In-situ formation of hierarchical 1D-3D hybridized carbon nanostructure supported nonnoble transition metals for efficient electrocatalysis of oxygen reaction

Electrocatalysis of oxygen reaction is a critical step in operation of fuel cells and metal-air batteries. For the practical applications, the inexpensive non-noble metals catalysts with highly activity and stable need to be explored and utilized. Herein, a strategy for the preparation of a bi-functional rambutan shaped oxygen electrocatalyst is presented. The novel electrocatalyst is formed in situ with N doped carbon nanotubes grown on metal encapsulated hollow-mesoporous carbon sphere (Me@N-CNT/HMCS).
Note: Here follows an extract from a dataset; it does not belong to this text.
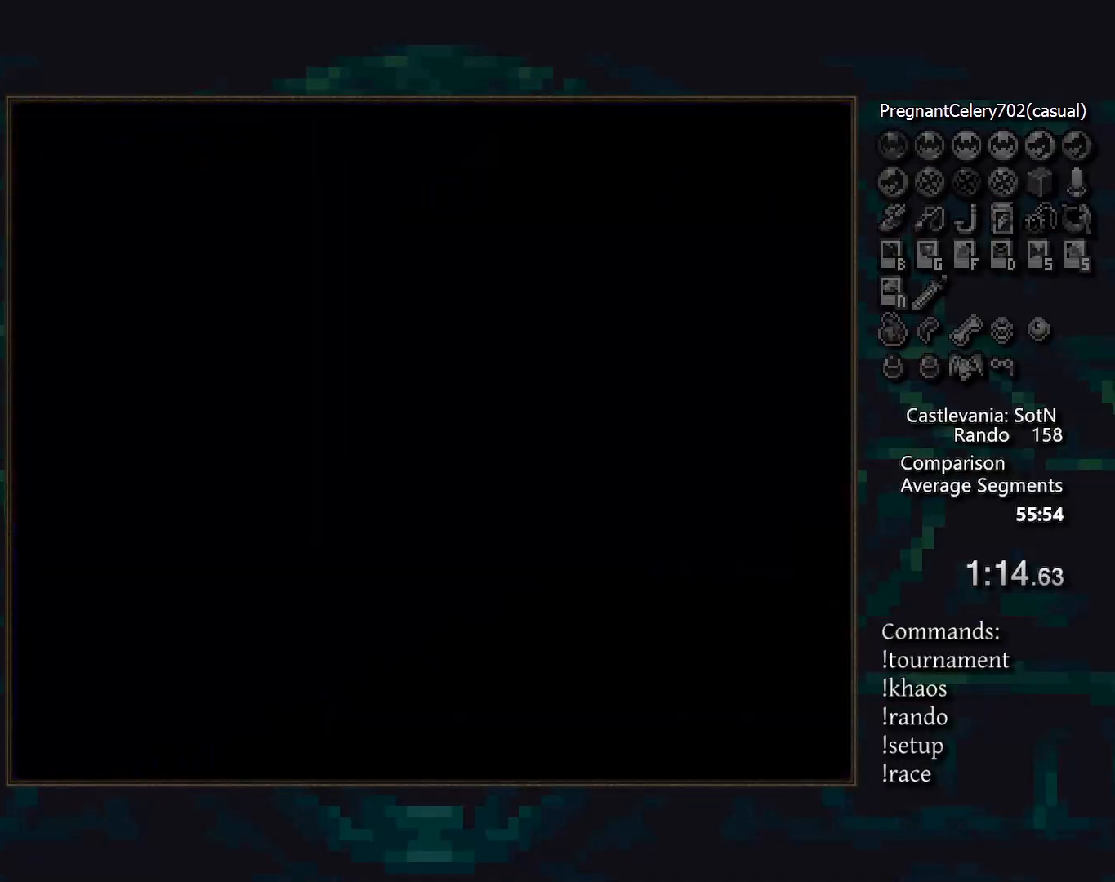
{"buttons": [], "events": []}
The Me@N-CNT/HMCS oxygen electrocatalysts show high catalytic activities towards ORR, comparable to commercial Pt/C catalyst. The optimized performance of Fe@N-CNT/HMCS was achieved with a positive onset potential of 1.012 V and half-wave potential of 0.833 V. It is emphasized that Me@N-CNT/HMCS shows high stability and enhanced tolerance against methanol in alkaline medium. The Fe@N-CNT/HMCS electrocatalyst possessed a high OER activity with a low overpotential of 0.35 V at 10 mA cm⁻² current density. The excellent performance could be attributed to the synergistic effect involving chemical composition, high conductivity, good porosity and unique rambutan-like structure. In addition, the theoretical calculation study suggests that metallic Fe cluster can promote the O₂ adsorption strength in such chemical environment.